Here is an interesting reaction from the annual conference ---
Dr David Johnson, professor of medicine and chief of gastroenterology at Eastern Virginia Medical School in Norfolk, Virginia. who just got back from Washington, DC, and another somewhat overwhelming Digestive Disease Week stated .........
This next study is near and dear to my heart, because I get these questions all the time.
This is Targownick's study from Canada. Targownick has been a leader in the evaluation of bone density changes as they relate to PPI use, which is something that continues to plague us. There are actually lawsuits out there because of PPIs and fractures.

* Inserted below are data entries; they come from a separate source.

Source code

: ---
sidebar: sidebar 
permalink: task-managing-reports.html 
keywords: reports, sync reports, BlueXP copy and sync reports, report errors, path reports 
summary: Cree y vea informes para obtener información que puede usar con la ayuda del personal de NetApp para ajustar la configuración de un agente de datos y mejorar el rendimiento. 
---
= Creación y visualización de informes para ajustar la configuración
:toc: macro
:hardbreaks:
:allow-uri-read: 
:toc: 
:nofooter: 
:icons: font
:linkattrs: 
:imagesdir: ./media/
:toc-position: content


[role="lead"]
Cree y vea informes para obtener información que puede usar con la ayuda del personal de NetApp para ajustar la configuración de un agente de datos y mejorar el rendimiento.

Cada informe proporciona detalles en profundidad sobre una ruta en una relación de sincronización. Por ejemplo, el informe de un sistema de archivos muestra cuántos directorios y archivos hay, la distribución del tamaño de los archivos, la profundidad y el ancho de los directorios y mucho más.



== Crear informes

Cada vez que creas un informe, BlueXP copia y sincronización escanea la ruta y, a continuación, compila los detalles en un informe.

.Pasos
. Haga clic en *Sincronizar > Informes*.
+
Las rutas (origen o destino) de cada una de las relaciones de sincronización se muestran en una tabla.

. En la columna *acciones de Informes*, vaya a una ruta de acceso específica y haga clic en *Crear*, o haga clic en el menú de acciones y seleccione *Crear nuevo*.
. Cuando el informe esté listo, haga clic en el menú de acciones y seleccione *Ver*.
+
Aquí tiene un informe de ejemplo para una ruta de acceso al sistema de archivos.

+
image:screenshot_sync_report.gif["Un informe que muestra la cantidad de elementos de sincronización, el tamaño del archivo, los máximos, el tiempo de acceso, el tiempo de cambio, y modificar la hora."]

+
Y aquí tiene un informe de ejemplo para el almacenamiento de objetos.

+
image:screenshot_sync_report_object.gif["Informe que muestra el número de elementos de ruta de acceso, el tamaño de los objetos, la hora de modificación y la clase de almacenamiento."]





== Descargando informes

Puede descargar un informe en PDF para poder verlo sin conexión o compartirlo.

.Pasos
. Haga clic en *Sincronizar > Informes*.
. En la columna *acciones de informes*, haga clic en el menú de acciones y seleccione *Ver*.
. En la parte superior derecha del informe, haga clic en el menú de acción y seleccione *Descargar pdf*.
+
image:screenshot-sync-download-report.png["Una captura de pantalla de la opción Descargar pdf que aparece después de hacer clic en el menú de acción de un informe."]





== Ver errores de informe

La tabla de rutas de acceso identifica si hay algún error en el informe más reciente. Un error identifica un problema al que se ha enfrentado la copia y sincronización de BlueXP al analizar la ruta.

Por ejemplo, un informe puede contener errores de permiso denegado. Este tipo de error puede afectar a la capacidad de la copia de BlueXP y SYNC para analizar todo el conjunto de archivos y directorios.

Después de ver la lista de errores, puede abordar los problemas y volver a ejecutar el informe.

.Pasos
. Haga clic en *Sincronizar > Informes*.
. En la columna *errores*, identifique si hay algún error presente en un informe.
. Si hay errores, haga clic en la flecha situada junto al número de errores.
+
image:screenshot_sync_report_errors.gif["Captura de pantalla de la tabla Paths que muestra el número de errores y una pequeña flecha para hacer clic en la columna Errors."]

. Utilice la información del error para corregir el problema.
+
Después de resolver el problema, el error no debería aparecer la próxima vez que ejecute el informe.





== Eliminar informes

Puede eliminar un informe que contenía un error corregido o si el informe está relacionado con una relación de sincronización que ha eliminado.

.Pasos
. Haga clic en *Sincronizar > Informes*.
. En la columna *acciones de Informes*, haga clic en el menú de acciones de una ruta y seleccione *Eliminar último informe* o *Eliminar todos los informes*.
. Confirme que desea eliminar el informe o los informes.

This is a 5-year study that was a little different, but very good. The investigators looked at it in an interesting way: Rather than standard bone density, they looked at three-dimensional CT, which provides volumetric bone density as well as differentiation between the cortical and trabecular compartments. It is a very significant, highly advanced way to evaluate patients. They looked at 104 participants: 52 PPI users and 52 controls. The bottom line is that there was no difference.
Please, don't dismiss this in your conversations with patients. I always tell them that this is what the latest information is. The data continue to resound that the retrospective databases are not correct as they relate to PPI use and bone density loss in hip, cervical spine, and radial fractures. If patients need a PPI, they should take it. If they need calcium and vitamin D, they should take them, but not because they are on a PPI.
Here is the reference (18) paper referred to above -
Targownik L, Luo Y, Goertzen A, Slotboom A, Leslie WD. Comparing bone structure and bone metabolism between long-term proton pump inhibitor users and non-users. Program and abstracts of Digestive Disease Week; May 16-19, 2015; Washington, DC. Abstract 781.